Sensor Technology: Cooled vs. Uncooled Systems

The performance of a thermal imaging system depends on how the sensor translates infrared energy into an electrical signal. Different internal mechanisms are used in thermal cameras to detect heat, varying between detectors (which change physical properties when heated) and quantum sensors (which interact directly with individual photons). 

Choosing the right technology is a balance between the required thermal sensitivity, the speed of the event being captured, and the operational environment of the camera. By examining the distinct architectures of microbolometers, cooled MWIR systems, and quantum detectors, we can understand how these engineering choices dictate a camera’s effectiveness in both high-speed research and long-term industrial monitoring.

Microbolometers

A microbolometer is a specific type of uncooled thermal sensor that functions as a tiny, grid-based thermometer. Each pixel in the array is a “bridge” of vanadium oxide (VOx) or amorphous silicon (a-Si) suspended over a silicon substrate. These bridges heat up when struck by infrared radiation, causing a measurable change in their electrical resistance. This change is then processed by the camera’s electronics to create a digital image. Because these sensors operate at ambient temperatures, they do not require bulky cooling hardware, making them the standard for portable industrial thermal imaging tools and permanent “set-it-and-forget-it” installations.

----------

**Written instruction 1:** Pick out every line of the listing that contains the string "built", where case counts.
The listing has nothing to do with the thermal sensor text.

----------

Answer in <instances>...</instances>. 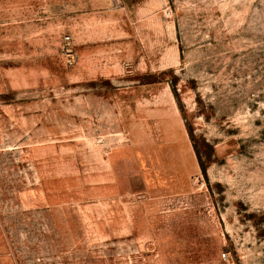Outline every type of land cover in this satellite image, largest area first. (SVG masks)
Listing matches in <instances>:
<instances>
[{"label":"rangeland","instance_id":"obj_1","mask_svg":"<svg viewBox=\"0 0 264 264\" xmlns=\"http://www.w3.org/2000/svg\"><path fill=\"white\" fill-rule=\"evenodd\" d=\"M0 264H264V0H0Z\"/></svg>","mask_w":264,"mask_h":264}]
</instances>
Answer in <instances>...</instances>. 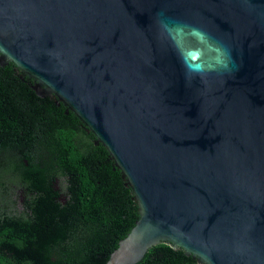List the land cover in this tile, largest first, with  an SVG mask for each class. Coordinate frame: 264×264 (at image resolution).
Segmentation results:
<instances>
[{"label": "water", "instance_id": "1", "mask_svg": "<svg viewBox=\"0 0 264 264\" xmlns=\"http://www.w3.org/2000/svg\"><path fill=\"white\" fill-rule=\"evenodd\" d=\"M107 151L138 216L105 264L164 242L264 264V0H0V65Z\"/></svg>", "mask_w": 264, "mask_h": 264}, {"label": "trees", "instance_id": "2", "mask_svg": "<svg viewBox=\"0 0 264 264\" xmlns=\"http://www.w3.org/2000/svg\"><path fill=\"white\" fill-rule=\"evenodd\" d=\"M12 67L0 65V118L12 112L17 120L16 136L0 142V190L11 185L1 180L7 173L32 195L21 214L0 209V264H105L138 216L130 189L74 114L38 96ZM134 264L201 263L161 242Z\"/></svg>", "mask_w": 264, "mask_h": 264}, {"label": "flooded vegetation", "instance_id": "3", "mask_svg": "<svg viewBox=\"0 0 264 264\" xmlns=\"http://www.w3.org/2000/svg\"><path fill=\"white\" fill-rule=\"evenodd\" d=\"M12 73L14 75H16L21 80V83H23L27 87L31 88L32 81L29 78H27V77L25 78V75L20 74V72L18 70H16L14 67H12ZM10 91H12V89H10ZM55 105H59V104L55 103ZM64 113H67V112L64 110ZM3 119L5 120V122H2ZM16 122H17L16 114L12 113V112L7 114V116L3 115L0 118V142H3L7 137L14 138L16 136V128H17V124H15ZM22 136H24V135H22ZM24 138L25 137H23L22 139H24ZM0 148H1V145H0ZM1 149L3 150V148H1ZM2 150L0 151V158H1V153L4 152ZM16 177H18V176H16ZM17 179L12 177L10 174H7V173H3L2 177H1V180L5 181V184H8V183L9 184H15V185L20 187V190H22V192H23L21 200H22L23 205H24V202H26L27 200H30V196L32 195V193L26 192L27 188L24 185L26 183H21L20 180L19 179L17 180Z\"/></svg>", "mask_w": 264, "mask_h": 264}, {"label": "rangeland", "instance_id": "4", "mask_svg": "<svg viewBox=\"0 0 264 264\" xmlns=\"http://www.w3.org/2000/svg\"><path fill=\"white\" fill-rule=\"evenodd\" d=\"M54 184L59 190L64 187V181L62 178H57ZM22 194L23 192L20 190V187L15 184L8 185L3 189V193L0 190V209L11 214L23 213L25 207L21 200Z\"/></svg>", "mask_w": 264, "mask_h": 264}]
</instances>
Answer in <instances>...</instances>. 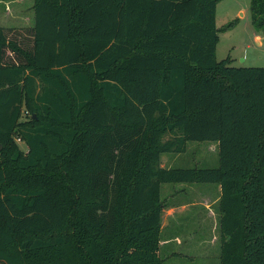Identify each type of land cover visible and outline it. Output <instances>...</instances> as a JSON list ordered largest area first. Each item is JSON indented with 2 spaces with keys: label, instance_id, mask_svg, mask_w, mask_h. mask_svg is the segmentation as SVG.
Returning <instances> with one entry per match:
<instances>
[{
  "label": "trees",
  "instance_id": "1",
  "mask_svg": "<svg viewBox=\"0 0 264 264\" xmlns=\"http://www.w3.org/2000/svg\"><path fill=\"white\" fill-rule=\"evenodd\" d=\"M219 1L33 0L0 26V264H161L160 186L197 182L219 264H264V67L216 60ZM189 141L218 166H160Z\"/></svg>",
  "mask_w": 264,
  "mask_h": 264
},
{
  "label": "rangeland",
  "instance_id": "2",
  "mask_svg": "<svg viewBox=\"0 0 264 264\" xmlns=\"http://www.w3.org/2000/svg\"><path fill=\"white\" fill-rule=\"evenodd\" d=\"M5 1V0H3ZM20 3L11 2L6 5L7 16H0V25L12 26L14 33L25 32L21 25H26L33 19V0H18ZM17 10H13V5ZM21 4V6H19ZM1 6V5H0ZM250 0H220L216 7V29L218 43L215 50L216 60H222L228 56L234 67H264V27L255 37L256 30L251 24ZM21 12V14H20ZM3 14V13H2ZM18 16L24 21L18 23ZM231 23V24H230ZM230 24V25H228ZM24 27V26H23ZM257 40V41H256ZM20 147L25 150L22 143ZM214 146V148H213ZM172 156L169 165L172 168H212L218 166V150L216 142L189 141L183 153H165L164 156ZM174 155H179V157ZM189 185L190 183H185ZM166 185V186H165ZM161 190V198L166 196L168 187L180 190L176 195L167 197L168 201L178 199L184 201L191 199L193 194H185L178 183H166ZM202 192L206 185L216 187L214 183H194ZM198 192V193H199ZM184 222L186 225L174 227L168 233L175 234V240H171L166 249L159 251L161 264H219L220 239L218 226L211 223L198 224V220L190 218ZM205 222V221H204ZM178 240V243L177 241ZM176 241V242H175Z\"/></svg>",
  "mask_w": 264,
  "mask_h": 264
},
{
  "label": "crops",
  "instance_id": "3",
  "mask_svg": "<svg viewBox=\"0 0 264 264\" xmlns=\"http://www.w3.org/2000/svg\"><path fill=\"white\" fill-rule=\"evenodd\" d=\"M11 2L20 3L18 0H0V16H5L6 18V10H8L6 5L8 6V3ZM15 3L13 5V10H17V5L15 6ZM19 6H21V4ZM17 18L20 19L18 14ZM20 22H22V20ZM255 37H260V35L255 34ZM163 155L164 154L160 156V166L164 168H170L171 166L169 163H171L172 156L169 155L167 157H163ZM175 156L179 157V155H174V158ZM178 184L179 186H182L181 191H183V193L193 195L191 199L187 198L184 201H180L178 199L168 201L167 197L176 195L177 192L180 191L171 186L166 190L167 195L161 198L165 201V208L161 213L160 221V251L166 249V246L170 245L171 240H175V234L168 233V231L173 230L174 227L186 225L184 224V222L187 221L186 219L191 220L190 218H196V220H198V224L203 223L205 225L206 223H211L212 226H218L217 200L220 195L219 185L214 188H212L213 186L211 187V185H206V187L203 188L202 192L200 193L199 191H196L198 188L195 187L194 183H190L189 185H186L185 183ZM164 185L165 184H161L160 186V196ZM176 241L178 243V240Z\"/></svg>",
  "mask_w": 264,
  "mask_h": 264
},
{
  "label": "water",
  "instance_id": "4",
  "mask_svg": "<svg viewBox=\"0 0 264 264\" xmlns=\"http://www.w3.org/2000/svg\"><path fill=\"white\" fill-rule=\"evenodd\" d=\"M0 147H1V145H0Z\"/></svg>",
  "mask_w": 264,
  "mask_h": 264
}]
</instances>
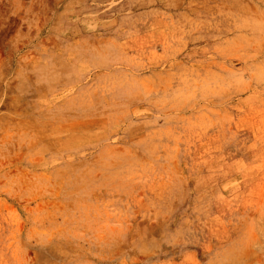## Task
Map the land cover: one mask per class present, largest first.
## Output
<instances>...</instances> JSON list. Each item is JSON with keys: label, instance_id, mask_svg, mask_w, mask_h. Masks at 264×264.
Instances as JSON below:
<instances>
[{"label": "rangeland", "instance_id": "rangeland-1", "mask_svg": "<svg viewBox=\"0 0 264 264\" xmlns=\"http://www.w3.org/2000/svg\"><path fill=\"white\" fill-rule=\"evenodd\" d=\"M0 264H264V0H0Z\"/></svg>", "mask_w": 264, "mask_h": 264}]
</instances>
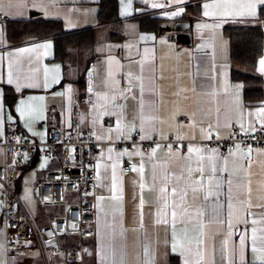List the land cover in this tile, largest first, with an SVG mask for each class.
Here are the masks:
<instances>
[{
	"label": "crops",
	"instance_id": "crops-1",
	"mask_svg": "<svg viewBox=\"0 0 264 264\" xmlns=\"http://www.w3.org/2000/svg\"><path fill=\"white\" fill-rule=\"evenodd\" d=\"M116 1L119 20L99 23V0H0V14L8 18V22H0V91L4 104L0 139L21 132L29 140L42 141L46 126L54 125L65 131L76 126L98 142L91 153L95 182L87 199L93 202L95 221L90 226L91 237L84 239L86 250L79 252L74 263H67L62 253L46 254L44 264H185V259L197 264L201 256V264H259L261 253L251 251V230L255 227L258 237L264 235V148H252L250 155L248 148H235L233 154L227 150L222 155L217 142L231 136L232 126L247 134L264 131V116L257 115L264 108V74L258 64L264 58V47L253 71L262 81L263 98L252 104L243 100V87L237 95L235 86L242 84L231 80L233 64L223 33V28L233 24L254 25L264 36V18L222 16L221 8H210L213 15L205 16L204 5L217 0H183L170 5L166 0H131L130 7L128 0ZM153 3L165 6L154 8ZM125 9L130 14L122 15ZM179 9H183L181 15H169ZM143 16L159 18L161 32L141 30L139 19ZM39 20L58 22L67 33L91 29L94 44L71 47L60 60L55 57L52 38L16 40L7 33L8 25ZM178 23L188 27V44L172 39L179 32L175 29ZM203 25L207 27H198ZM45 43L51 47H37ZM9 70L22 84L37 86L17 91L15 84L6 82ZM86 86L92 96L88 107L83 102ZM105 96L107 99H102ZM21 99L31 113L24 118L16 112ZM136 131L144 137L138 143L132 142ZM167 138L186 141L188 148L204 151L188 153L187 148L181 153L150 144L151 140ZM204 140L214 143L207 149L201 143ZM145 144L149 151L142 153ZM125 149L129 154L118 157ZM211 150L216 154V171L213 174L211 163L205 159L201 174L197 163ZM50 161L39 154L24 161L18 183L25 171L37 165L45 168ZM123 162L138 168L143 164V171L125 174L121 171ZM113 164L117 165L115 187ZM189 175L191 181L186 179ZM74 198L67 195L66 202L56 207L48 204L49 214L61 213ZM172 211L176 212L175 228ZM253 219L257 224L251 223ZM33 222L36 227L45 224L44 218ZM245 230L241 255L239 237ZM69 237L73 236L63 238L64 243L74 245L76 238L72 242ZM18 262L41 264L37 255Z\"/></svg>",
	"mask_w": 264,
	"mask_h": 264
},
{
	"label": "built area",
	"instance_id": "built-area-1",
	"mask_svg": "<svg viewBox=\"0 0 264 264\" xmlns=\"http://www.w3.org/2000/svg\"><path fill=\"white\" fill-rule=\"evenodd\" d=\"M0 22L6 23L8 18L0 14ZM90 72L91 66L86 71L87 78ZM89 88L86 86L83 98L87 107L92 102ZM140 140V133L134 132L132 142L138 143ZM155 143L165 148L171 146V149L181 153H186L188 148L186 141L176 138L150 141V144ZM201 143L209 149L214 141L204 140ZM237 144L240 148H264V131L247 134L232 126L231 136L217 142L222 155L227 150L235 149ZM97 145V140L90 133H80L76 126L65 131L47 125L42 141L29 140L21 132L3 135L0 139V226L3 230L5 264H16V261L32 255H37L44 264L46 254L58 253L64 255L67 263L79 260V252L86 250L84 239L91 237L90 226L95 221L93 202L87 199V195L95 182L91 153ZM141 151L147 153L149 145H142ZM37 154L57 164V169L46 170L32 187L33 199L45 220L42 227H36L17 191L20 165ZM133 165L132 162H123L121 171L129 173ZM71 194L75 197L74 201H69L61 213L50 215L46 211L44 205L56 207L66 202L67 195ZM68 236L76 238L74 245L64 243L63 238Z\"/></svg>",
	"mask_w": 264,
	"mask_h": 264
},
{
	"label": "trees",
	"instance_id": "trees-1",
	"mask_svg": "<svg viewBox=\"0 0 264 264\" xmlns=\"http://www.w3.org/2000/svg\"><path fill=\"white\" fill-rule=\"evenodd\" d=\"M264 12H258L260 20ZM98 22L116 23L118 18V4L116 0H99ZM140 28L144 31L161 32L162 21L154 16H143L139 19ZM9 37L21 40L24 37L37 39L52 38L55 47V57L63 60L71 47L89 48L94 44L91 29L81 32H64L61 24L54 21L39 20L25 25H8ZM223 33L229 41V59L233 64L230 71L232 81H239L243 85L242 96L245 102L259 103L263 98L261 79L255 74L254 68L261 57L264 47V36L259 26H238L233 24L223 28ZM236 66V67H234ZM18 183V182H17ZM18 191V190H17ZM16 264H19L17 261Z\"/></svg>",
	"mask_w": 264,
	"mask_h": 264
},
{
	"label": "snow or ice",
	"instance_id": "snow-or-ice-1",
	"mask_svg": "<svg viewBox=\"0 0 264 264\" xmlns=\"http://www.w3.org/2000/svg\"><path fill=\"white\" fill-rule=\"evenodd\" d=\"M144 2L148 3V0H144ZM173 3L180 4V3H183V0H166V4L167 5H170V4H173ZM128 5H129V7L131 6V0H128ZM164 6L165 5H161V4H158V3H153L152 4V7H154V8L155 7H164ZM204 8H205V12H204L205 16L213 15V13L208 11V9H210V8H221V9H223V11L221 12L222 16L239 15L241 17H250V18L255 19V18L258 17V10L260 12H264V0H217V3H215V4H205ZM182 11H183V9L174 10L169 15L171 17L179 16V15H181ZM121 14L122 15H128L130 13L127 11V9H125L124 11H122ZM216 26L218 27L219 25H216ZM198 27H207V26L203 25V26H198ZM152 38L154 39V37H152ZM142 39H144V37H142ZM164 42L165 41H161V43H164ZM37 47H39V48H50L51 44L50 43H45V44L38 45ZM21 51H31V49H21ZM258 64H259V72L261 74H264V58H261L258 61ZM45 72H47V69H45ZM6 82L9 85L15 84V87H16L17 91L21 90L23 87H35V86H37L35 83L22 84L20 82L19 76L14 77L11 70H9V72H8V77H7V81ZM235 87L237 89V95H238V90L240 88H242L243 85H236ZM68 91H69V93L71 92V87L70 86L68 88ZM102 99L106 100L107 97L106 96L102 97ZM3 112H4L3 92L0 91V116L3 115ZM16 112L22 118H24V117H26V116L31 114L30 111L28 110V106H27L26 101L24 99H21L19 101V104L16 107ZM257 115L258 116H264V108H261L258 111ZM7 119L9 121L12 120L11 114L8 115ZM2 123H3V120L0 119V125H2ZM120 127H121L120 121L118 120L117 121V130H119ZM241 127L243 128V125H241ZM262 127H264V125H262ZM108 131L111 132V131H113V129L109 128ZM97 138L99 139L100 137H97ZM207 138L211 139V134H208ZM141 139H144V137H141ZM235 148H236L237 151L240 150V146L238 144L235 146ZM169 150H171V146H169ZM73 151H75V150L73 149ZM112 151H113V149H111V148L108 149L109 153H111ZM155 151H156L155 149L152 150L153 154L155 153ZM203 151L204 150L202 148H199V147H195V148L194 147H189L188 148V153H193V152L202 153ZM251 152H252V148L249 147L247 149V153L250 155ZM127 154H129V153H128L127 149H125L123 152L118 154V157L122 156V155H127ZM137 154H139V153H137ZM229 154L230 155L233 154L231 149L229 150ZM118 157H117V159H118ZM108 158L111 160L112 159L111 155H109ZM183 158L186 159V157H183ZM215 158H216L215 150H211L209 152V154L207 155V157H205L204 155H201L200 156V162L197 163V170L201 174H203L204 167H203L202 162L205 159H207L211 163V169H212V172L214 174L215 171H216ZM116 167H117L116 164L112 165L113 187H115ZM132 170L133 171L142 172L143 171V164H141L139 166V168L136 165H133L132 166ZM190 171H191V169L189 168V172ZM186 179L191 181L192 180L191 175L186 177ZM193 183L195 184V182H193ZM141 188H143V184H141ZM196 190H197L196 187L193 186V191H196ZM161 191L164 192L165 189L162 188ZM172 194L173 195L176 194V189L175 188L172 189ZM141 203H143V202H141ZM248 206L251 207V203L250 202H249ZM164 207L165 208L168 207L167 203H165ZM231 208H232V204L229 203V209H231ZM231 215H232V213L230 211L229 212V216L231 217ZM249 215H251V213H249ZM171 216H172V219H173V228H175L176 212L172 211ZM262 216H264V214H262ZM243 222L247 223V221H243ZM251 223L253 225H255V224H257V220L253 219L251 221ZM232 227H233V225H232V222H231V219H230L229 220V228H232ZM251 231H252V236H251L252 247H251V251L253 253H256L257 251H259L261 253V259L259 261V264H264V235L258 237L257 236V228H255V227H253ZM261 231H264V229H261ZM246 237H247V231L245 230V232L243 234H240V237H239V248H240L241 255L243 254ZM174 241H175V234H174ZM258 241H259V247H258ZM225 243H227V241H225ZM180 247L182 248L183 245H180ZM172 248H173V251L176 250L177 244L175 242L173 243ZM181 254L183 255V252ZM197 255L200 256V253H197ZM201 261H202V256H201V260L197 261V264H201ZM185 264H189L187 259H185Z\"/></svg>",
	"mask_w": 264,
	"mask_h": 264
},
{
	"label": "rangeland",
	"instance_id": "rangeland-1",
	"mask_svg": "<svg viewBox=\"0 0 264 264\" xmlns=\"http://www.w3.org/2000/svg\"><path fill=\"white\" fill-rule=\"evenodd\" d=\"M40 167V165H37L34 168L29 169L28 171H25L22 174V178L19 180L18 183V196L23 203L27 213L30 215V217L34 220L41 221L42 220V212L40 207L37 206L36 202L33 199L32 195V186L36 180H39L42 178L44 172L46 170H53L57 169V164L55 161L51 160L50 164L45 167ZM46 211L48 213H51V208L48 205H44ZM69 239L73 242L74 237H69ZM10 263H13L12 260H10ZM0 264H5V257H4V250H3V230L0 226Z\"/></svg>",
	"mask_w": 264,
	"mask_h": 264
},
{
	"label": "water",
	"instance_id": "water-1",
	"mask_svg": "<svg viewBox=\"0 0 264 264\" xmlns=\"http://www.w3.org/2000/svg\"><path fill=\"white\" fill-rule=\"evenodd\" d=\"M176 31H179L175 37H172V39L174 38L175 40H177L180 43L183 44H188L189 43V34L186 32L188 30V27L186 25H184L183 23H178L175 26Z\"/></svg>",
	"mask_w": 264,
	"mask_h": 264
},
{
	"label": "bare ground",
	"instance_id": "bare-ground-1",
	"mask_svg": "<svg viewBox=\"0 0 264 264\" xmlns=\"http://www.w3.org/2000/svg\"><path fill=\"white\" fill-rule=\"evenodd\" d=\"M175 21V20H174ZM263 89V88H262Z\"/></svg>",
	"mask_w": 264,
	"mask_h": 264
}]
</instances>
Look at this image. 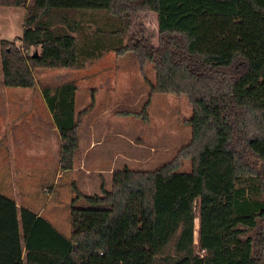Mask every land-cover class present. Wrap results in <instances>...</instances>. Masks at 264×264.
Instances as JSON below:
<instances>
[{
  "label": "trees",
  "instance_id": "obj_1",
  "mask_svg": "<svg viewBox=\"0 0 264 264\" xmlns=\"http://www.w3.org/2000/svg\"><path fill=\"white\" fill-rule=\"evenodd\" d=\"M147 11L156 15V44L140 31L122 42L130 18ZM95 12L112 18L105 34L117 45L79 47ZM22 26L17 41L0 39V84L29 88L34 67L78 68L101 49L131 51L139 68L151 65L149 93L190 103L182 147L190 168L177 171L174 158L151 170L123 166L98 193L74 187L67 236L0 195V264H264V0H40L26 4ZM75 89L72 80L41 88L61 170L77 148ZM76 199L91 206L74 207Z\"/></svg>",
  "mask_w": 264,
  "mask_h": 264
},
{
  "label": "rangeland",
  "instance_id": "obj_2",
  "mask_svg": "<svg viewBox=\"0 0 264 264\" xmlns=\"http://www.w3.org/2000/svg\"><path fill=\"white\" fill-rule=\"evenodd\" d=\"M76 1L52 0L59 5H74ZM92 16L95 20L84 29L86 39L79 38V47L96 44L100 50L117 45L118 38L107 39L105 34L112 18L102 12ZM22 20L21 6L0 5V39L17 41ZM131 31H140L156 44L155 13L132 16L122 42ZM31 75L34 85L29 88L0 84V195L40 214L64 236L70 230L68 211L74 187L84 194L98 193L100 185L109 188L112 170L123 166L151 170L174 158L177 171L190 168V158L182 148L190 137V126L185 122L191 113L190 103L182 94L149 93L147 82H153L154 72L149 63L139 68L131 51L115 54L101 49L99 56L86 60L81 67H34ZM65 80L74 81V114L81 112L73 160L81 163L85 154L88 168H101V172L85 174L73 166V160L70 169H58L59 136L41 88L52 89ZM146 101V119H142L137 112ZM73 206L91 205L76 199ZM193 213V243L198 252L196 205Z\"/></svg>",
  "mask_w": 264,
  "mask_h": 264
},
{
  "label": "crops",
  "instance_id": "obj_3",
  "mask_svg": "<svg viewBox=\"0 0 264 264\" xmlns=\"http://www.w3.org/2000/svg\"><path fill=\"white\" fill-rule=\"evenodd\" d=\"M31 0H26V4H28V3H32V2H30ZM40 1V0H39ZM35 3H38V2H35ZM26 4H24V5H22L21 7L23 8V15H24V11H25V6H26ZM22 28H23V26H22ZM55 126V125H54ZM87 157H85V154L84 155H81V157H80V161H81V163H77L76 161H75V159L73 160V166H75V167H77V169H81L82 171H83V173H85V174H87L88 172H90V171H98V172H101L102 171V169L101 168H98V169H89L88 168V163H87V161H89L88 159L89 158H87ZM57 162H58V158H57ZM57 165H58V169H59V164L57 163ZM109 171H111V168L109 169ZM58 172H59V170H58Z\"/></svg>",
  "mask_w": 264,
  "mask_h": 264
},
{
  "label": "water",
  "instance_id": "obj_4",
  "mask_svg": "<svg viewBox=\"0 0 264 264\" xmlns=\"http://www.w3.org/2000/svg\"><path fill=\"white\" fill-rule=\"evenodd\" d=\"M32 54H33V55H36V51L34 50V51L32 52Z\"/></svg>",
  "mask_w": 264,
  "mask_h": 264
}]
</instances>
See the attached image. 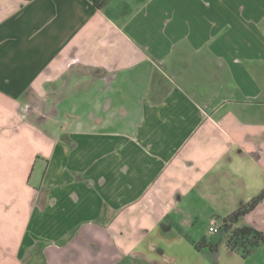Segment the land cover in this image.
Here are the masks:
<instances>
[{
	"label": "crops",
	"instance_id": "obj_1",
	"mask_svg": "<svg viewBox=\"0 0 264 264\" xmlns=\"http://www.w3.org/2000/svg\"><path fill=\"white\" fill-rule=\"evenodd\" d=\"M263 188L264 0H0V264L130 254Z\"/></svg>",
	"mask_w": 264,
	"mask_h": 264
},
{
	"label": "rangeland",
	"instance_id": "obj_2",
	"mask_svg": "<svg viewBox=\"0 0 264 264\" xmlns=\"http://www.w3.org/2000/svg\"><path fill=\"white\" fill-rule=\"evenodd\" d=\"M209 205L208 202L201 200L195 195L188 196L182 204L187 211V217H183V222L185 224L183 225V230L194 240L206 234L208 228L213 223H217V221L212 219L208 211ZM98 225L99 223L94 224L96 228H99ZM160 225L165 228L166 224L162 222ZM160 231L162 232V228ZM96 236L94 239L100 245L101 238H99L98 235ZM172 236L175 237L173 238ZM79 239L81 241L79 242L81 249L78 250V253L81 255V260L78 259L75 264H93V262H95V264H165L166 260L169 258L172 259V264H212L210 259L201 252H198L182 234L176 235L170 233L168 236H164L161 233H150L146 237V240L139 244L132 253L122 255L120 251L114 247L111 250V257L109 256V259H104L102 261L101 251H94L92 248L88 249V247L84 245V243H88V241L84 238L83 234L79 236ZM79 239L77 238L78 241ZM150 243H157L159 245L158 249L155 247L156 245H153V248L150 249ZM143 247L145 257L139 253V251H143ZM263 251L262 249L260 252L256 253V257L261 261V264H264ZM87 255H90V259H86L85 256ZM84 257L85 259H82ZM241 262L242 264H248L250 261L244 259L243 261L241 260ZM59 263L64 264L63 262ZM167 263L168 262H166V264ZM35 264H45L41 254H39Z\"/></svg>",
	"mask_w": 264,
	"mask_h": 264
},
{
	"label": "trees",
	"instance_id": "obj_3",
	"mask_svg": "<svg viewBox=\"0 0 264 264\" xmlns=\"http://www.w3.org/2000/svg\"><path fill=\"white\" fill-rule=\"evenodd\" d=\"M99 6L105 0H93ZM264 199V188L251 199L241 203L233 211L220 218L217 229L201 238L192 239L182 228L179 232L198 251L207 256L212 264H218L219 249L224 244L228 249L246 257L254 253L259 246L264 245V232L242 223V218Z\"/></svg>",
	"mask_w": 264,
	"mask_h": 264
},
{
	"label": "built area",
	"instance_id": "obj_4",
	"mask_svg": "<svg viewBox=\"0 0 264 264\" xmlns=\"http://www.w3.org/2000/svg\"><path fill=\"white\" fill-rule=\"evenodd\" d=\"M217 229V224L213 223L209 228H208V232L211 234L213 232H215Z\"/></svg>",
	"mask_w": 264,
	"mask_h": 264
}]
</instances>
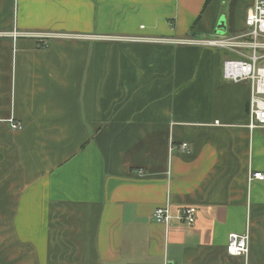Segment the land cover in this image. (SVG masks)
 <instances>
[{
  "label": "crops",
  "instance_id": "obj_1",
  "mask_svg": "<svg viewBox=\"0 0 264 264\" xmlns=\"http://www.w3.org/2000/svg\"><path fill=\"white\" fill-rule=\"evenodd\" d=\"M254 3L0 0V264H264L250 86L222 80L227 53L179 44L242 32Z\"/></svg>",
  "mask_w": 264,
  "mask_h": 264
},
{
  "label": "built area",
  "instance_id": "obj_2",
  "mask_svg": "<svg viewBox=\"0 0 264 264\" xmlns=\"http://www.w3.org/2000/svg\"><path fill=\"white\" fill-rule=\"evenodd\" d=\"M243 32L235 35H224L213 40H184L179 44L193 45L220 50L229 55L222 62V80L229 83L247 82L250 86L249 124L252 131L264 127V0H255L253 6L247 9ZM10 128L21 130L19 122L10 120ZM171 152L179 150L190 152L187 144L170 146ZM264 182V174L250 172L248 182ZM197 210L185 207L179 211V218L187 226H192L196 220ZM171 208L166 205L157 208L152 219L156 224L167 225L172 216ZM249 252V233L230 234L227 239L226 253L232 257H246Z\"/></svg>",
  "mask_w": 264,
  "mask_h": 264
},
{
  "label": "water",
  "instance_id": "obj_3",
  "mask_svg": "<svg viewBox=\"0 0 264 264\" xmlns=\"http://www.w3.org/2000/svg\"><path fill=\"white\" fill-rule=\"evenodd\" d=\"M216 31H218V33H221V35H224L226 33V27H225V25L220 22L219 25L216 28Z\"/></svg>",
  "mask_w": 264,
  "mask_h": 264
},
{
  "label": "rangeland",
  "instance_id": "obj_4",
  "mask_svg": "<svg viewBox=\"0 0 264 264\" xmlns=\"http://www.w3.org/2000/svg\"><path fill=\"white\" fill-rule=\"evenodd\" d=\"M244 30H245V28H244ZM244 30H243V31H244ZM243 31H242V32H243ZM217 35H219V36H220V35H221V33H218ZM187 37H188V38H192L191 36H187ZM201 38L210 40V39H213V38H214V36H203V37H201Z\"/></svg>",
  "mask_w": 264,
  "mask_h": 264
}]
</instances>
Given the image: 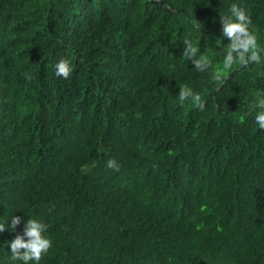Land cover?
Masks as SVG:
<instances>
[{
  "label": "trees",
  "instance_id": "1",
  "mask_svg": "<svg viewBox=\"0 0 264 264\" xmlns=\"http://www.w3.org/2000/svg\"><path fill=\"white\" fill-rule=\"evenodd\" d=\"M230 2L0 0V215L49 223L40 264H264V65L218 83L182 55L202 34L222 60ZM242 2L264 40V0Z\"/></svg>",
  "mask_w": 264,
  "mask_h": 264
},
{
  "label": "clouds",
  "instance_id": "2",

----------

**Written instruction 2:** Name the sensor architectures that the thermal sensor text says it examines.

**Response 1:**
	"label": "built area",
	"instance_id": "built-area-1",
	"label": "built area",
  "label": "built area",

**Response 2:**
- Microbolometers
- Cooled MWIR systems
- Quantum detectors